Véritable Saint Bernard du soldat, dans l'infanterie, elles portent en général un chapeau, maintenu sur la tête par un foulard roulé et noué sous le menton. Dans la cavalerie elles portent le bonnet de police de l'unité, point d'uniformes distinctifs, mais au gré des campagnes, elles portent les vêtements pris à l'ennemi, notamment, elles ont une prédilection pour les pelisses de hussards, qui convenant parfaitement à leur féminité, leur donnent en plus un petit air plus militaire. N'oublions pas que les tabliers à poches que portaient nos grand-mères datent de cette époque, les poches sont bien utiles pour y loger la monnaie.

Les vivandières payeront un lourd tribut aux guerres de l'Empire, nombre d'entre elles seront victimes de leur dévouement en secourant, en première ligne, leurs compagnons d'armes blessés ; leur courage égalera plus d'une fois, celui des vieux grenadiers.

Plusieurs d'entre-elles, deviennent « Madame la colonelle », voir même « Madame la générale », ces promotions sociales, n'effacent pas les épisodes de leur vie passée, et les moqueries de la cour impériale ne les épargnent pas.

Citons pour mémoire, quelques-unes d'entre elles.

C'est la « mère Fromageot », laide à faire peur paraît-il, qui séduite par un tambour à l'âge de quinze ans, le quitte pour un capitaine, passe ensuite quelques années dans le domaine public, mais son amour de l'armée lui fait suivre un canonnier de Moreau, qui un soir de libations la cède pour une bouteille d'eau de vie à un maître d'armes, lequel sera bientôt remplacé par un brigadier qui la battait…

C'est encore la « Mère la Joie », vivandière au 36ème de Ligne qui transforme son fourgon en ambulance les jours de combat ; Catherine Béguin du 14ème Léger, portant sur son dos pendant deux lieues son mari blessé pour le conduire à l'ambulance.
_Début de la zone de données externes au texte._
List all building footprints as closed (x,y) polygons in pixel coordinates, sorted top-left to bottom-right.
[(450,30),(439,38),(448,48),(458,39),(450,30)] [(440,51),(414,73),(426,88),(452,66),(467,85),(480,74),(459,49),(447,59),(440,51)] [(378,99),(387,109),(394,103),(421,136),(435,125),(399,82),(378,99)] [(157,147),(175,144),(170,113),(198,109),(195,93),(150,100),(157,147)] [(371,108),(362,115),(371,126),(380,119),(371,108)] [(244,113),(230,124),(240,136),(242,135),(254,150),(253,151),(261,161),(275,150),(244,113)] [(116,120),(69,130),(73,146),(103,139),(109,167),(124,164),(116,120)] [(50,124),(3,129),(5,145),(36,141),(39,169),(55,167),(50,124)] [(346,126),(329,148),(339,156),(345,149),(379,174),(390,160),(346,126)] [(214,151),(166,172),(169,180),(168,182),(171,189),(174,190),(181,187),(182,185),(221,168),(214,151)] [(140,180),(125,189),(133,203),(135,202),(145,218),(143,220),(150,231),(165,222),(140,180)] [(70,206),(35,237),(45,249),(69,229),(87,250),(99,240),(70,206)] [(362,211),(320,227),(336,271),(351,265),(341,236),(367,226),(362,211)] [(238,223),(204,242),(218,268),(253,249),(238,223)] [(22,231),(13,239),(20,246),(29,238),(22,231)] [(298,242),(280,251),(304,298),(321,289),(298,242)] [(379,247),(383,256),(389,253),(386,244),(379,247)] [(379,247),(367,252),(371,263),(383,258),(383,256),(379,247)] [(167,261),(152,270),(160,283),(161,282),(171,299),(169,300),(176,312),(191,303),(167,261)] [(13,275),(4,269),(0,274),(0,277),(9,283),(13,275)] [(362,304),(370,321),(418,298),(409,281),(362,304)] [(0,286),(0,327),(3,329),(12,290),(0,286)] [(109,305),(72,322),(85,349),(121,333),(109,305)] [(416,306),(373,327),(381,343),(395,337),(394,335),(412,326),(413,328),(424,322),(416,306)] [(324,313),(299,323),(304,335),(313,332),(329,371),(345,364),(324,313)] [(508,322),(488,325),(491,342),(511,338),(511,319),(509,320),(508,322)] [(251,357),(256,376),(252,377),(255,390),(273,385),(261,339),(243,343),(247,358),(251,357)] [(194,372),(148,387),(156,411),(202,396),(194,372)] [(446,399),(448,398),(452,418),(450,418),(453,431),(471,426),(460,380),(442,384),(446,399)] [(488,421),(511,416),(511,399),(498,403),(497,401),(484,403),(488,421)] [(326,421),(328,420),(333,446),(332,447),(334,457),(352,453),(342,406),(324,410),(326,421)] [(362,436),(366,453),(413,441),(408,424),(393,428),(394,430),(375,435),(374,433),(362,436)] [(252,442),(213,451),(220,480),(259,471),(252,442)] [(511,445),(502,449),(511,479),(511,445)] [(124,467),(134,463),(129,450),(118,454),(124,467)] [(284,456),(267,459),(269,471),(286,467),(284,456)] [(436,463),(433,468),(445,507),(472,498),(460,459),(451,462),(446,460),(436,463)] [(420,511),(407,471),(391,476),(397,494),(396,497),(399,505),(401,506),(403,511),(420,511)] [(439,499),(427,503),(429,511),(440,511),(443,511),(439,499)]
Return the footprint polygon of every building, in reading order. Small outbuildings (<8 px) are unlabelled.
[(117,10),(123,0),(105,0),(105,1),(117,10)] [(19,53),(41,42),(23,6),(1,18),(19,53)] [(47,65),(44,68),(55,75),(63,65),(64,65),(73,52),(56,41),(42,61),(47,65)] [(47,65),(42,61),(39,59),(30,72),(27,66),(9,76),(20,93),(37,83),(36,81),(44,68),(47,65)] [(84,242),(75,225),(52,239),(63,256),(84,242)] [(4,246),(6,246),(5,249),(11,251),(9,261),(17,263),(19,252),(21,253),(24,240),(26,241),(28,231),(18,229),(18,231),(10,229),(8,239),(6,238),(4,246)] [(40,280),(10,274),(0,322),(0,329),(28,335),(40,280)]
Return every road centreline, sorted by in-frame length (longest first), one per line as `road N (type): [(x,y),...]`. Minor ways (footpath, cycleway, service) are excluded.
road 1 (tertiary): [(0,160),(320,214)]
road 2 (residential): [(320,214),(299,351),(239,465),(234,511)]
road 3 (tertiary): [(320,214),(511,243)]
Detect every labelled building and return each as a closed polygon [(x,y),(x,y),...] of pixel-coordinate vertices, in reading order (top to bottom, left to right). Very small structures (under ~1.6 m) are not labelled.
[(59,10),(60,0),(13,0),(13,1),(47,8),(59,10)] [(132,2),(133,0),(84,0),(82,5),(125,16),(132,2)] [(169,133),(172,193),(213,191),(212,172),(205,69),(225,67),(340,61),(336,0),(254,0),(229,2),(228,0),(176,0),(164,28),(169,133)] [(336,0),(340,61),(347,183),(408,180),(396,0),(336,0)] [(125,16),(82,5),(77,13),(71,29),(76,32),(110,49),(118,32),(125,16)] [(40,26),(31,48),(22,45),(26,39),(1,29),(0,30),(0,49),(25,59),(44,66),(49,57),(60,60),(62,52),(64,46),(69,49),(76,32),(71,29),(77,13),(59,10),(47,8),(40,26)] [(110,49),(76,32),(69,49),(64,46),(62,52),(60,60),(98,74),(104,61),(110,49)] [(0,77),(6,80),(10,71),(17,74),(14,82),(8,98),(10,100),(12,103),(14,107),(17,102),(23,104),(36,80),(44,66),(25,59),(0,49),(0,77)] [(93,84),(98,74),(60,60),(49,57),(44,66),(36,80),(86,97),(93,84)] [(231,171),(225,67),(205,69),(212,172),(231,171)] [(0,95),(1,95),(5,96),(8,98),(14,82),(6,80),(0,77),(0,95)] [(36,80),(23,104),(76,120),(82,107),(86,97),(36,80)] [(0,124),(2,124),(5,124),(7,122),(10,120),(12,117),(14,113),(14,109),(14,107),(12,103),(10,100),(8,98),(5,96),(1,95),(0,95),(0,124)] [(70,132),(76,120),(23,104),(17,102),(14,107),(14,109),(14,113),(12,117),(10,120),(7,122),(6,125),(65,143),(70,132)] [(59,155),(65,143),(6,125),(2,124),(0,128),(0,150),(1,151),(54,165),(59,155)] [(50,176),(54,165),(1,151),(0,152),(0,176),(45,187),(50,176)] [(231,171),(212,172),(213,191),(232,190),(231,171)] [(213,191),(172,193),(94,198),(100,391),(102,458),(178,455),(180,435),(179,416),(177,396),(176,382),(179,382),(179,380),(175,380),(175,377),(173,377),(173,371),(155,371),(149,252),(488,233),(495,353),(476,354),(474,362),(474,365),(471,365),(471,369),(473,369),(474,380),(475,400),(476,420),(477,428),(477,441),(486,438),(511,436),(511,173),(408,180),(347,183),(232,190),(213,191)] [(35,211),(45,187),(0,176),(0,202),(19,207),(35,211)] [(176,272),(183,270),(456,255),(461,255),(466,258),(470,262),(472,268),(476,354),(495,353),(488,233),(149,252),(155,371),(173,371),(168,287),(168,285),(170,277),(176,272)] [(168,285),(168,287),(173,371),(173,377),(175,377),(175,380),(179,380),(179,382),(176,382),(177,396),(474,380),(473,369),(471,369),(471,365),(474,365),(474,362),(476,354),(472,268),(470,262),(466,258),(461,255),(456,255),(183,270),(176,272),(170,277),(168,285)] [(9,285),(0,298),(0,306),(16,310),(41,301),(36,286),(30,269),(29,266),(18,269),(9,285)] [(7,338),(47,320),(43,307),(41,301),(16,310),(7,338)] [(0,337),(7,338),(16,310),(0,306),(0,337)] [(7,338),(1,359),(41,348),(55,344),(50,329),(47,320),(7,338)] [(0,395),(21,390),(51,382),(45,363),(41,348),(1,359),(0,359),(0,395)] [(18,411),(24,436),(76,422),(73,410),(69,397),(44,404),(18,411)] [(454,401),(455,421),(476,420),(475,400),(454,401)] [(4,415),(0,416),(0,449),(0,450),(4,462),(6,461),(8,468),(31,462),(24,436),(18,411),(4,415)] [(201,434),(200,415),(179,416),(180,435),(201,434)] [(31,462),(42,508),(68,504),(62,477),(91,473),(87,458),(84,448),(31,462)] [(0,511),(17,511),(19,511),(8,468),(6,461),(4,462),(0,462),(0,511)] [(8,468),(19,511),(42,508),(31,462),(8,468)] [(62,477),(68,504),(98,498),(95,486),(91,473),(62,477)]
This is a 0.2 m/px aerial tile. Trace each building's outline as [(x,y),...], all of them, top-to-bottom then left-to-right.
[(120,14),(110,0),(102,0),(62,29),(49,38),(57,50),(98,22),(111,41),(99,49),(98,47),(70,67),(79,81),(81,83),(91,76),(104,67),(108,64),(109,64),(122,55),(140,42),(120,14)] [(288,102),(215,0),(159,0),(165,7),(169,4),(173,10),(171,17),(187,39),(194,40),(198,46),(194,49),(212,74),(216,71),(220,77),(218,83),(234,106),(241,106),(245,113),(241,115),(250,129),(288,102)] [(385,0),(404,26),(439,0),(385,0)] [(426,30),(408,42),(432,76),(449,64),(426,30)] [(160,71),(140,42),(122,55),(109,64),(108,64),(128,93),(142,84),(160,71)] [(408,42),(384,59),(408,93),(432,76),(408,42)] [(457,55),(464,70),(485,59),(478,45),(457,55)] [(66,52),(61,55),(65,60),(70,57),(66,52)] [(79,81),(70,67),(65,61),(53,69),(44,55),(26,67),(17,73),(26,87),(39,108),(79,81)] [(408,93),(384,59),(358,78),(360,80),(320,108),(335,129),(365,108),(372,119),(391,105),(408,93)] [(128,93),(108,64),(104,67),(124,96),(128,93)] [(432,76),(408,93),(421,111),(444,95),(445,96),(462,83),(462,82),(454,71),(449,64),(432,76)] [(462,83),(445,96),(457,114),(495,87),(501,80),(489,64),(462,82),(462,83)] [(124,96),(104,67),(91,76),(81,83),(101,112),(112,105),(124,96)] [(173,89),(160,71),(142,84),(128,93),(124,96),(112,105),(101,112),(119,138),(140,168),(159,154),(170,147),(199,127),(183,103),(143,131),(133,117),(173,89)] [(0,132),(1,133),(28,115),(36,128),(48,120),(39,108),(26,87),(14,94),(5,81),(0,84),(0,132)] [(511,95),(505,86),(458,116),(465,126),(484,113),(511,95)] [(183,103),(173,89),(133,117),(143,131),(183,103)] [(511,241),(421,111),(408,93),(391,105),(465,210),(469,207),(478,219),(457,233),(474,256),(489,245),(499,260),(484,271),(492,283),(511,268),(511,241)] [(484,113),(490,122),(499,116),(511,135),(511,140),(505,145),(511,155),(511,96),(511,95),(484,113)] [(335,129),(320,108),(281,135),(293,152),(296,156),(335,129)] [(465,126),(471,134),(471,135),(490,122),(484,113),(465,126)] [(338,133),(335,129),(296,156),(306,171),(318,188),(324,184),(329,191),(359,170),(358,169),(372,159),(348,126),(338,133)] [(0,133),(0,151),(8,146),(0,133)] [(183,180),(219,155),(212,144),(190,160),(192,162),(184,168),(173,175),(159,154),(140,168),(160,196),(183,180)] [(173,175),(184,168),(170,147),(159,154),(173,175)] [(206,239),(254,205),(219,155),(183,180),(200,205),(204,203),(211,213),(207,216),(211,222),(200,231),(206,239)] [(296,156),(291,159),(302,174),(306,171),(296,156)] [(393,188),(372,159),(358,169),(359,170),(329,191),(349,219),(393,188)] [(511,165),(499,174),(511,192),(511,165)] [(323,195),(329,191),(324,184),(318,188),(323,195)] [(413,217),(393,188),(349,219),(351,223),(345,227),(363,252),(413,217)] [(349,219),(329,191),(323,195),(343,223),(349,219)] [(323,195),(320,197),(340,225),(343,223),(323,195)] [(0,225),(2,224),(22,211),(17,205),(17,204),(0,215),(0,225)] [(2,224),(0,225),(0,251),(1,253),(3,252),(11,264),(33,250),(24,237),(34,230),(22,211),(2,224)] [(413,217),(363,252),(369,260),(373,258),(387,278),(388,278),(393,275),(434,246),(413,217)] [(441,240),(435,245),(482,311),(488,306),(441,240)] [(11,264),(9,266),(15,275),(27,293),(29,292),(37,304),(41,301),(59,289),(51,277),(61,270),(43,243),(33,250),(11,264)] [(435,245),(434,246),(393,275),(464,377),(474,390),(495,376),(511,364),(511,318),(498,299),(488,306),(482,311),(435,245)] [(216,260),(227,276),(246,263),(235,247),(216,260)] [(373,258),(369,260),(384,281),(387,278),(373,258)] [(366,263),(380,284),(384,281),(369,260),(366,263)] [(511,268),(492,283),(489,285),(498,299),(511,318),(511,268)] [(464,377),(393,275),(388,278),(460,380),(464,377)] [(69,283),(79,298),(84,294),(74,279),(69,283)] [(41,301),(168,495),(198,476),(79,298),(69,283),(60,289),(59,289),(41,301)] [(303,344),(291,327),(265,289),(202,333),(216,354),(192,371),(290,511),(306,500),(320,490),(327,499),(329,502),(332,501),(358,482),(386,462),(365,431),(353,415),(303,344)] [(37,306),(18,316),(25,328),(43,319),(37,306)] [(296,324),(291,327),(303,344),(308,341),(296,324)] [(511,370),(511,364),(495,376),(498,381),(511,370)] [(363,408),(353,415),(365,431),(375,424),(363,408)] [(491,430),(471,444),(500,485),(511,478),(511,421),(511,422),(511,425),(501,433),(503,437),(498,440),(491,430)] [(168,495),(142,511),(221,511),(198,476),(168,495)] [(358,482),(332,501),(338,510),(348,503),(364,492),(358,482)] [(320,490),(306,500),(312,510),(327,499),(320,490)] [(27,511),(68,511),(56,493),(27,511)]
C'est enfin Madame Cazajus, vivandière au 57ème de Ligne, qui sera citée à l'ordre du jour à la bataille de Gusstadt en 1807, pour avoir, malgré une pluie de balles, pénétrée par deux fois dans un ravin où nos troupes se battaient, afin de leur distribuer gratis deux barils d'eau-de-vie.

Citons, enfin, la plus légendaire d'entre elles Marie dite « Tête de Bois », d'une laideur légendaire dans l'armée, (son visage, dit-on ressemblait à ces têtes d'idoles païennes sculptées dans du bois). Elle épouse un grenadier et le suit à travers ses multiples campagnes. Elle astique le fusil de ce dernier plus souvent que ses verres, et n'hésite pas à faire le coup de feu avec les autres soldats. Elle met au monde un fils lors de la bataille de Marengo, il sera tambour à l'âge de dix ans, recevra un fusil d'honneur des mains du Premier Consul, cinq ans plus tard. Sous-lieutenant à 20 ans, il était chevalier de la Légion d'honneur. En février 1814, son mari est tué à la bataille de Montmirail et quelques jours plus tard le 30 mars, elle est grièvement blessée sous les murs de Paris auprès du cadavre de son fils. Lors des Cent jours, remise de ses blessures, elle reprend du service dans la Garde et se trouve le 18 juin 1815 à Waterloo. Au soir vers 8 heures, elle se trouve avec la Garde, soignant les blessés et distribuant son eau de vie, quand un biscaïen, traversant son baril, lui ouvre le ventre, peu après une balle la frappe au visage, la défigurant définitivement ; elle se traîne alors en criant « Vive l'Empereur ! ». Un grenadier blessé, la regarde et lui dit : « Marie, vous n'êtes pas belle comme ça » ; elle lui répondra : « C'est possible mais, j'ai l'honneur de pouvoir me vanter d'être fille, mère et veuve de troupier ».